Hoodoo instinctively knew the score and stood and took careful aim and shot the horse. But rather than it going down it lurched sideways, stung by a badly aimed bullet that struck it high on the rear flank. And when Hoodoo aimed again, he saw fire spit from Teddy’s revolver and felt the bullet rip through his thigh. The posse had to hold its own fire until the rider cleared their line, lest they shoot one another. And by the time he cleared the line, he dropped over a hill and into the brush and none were wont to follow after a man bold enough to charge them.
Hoodoo lay on the ground, cursing and holding his leg that had become a pillar of fire and remorse to him.
“’At son of bitch shot me, boys.”
“He sure as shit did,” one of them said.
“We best get you on back to town before you bleed out.”
“Boys, I ain’t the noble type, carry me back quick before I die out in this chaparral.”
Night fell fast over the land and John wondered was his friend lying out there dead, or maybe if he was smart and lucky and hadn’t got shot, he’d just kept riding. John wouldn’t have blamed him if he had.
Then something stirred outside the cabin, the land in a deep purple dusk now, and Teddy said, “I’m coming in.”
And John said, “Come on in. I don’t have nothing to shoot you with, even if you was one of them.”
Teddy came in with blood on him, but it was horse-bloo
d and not his own.
“I shot him, John. They all packed it in and went home, least for now.”
“You kill him?”
“No, didn’t want to if I didn’t have to. I just shot him enough, is all.”
Teddy handed John back his pistol. John checked, saw the cartridges had all been spent. “We best get into the wind.”
“My horse has been shot, John, but it went clean through and he’s stopped bleeding. I think he’ll be all right.”
“Let’s ride ’em as far as we can, walk the rest of the way if we have to.”
“They quit hard, John, Hoodoo and them.”
“I know it. Best reason I can think of to go on down to Old Mexico so we don’t have to fight ’em again.”
They rode out into the night, the two of them, just about spent as two men could be, and kept riding.
Chapter 6
Billy rose early. Louisa slept like a rock still. Poor girl, he thought. I put her through her paces last evening. Billy was almost always pleased with his performance when he coupled with Louisa. He liked to think he still had something of the old mad bull in him yet.
He went to the window, pulling on his trousers and tucking in a fresh woolen shirt. He rubbed away a circle of frost from one of the panes and looked out at the fresh-fallen snow now sun-struck under a gas blue sky.

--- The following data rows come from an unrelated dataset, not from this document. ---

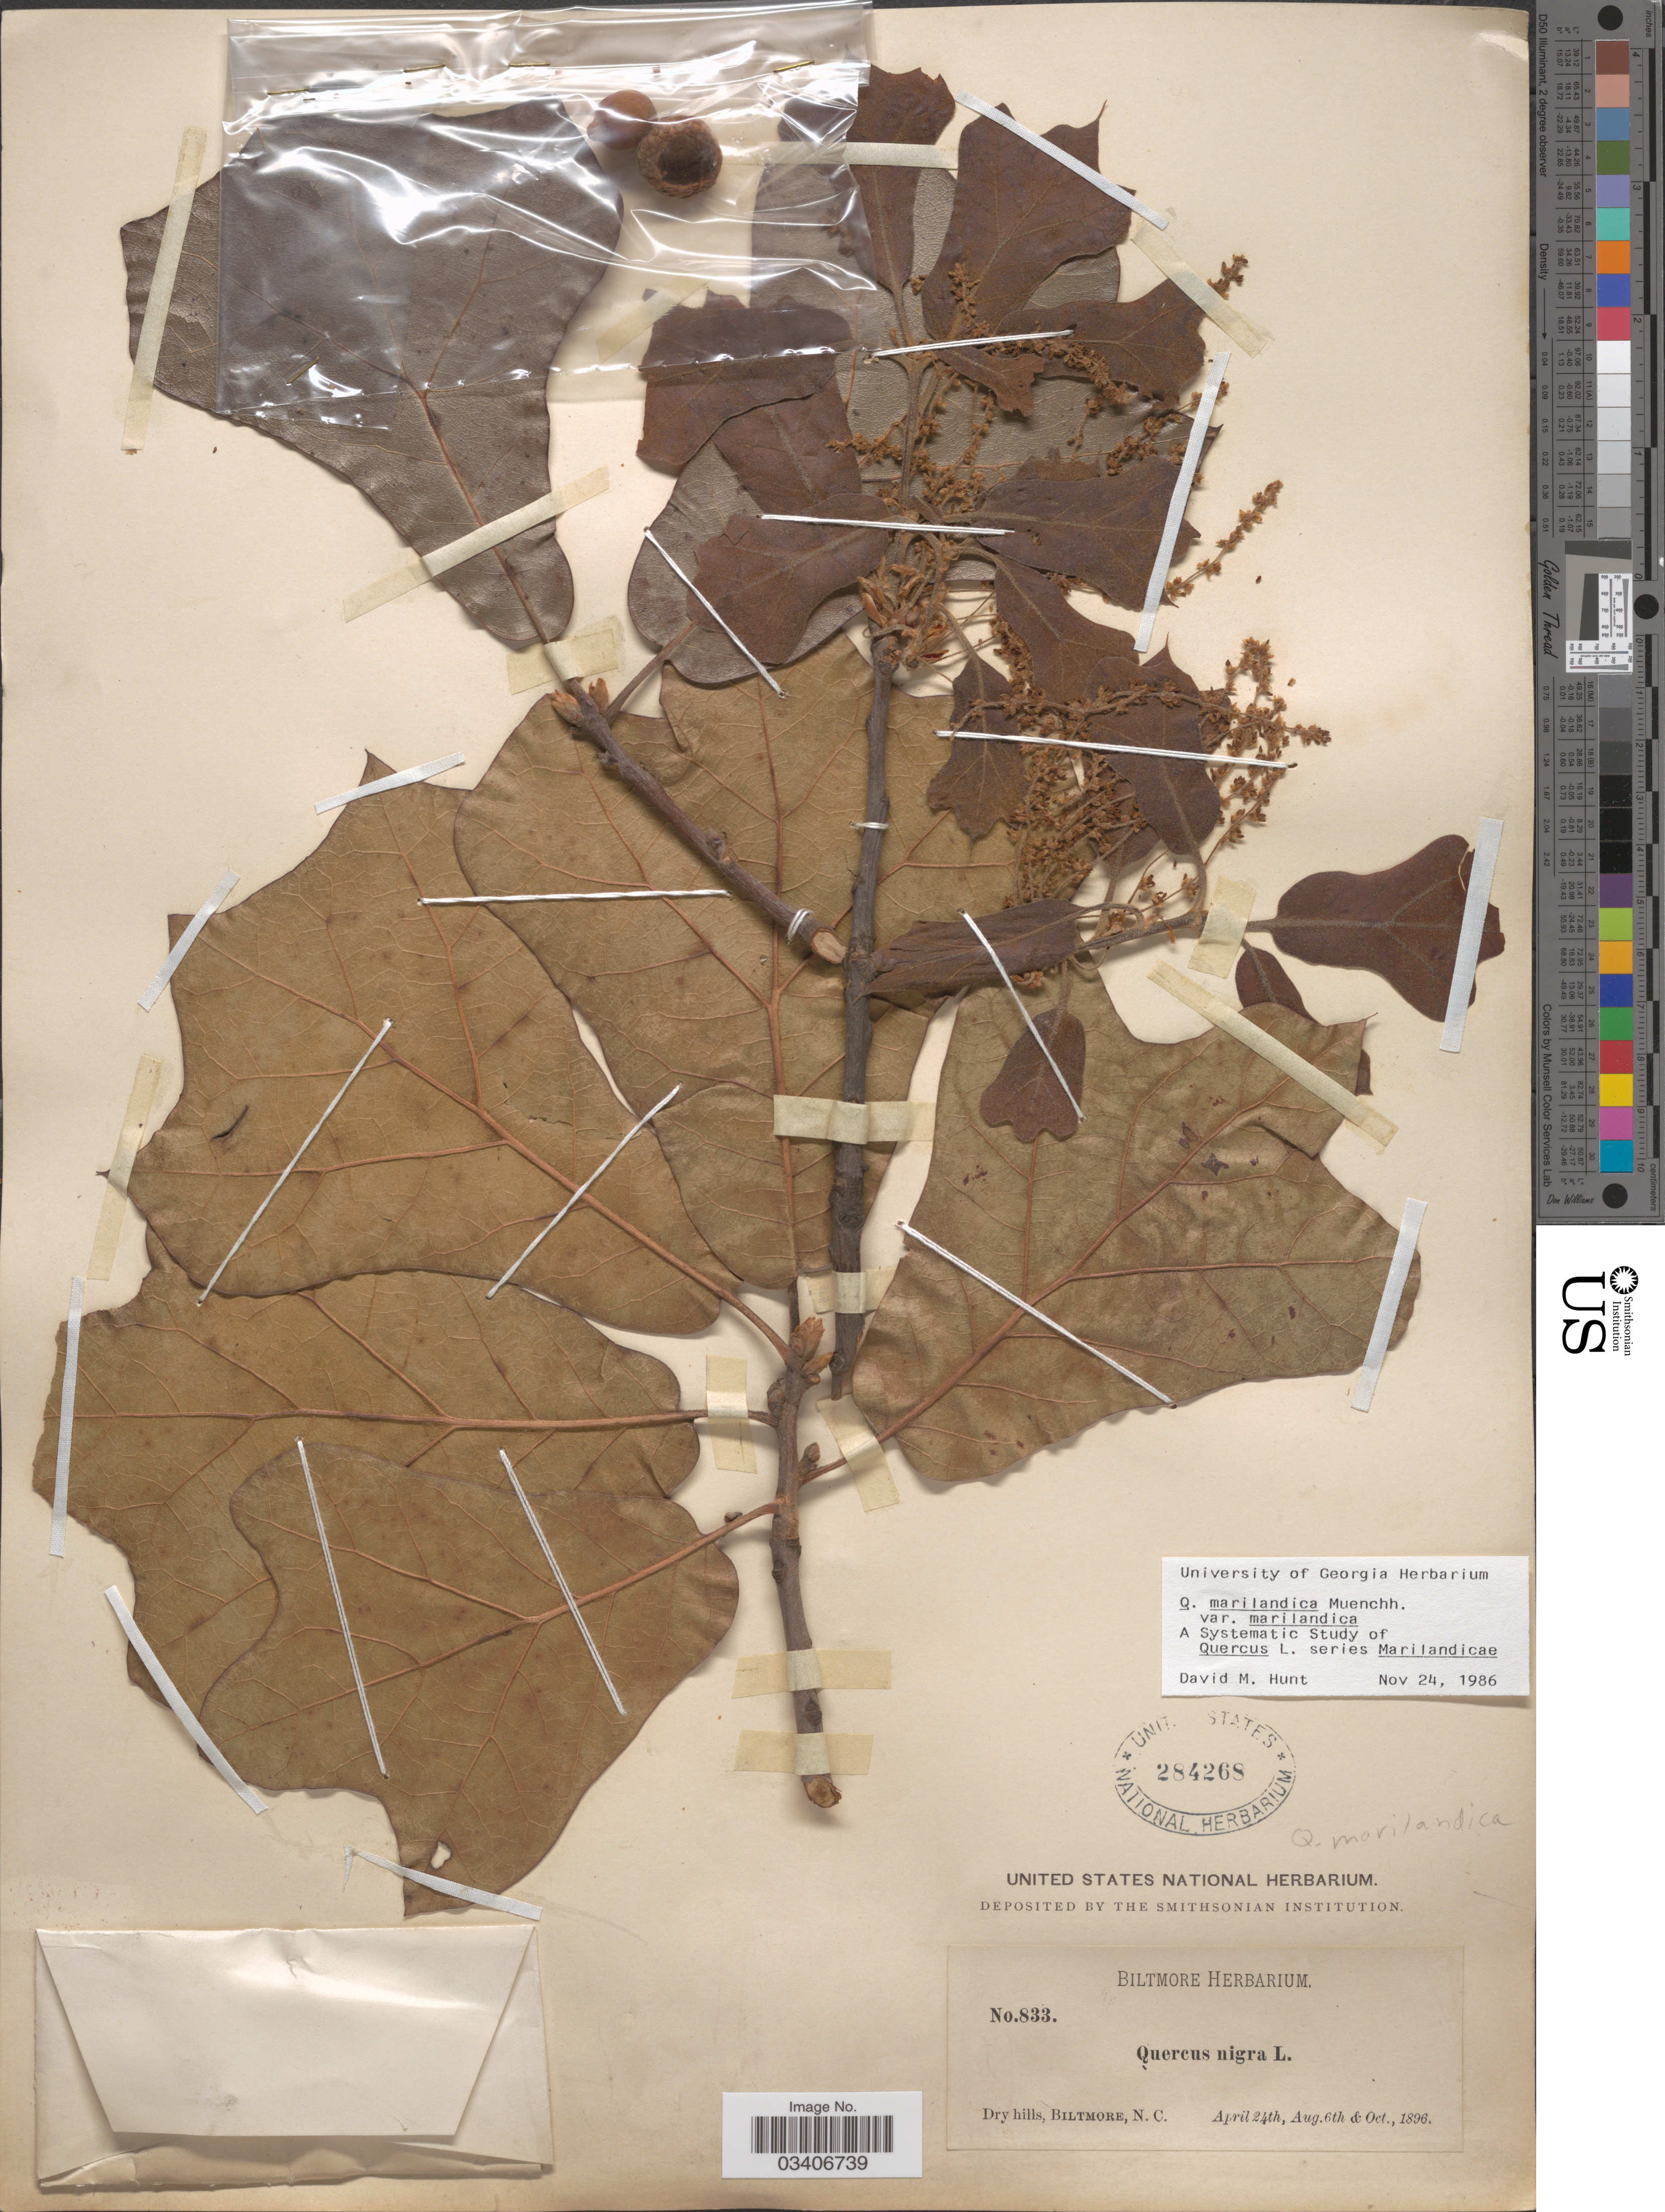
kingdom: Plantae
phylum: Tracheophyta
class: Magnoliopsida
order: Fagales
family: Fagaceae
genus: Quercus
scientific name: Quercus marilandica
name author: (L.) Münchh.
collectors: ex herb. Biltmore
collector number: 833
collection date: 1896-04-24/1896-10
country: United States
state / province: North Carolina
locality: Biltmore.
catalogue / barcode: US 284268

It was a fine day to go get his skull read.
He left Louisa sleeping and joined his girls down in the kitchen, where they were already preparing their own breakfast. The girls were quite handy and were becoming fine little cooks.
“Oh, Papa,” they called when they saw him and rushed to him and hugged him in such a way he almost wept.
He patted each one and gave each one a kiss and said, “Ladies, what will we be having this fine morning?”
“Biscuits, Papa,” Arta said.
“And flapjacks,” Orra said.
“And strong black coffee with sugar,” Irma said.
“Fine, fine,” Billy said. “Let’s eat.”
The biscuits were a little underdone, and the flapjacks a little burnt, and the coffee tasted about like ditch water, but Billy adored his girls such that he never complained and instead complimented them until their cheeks turned red as apples.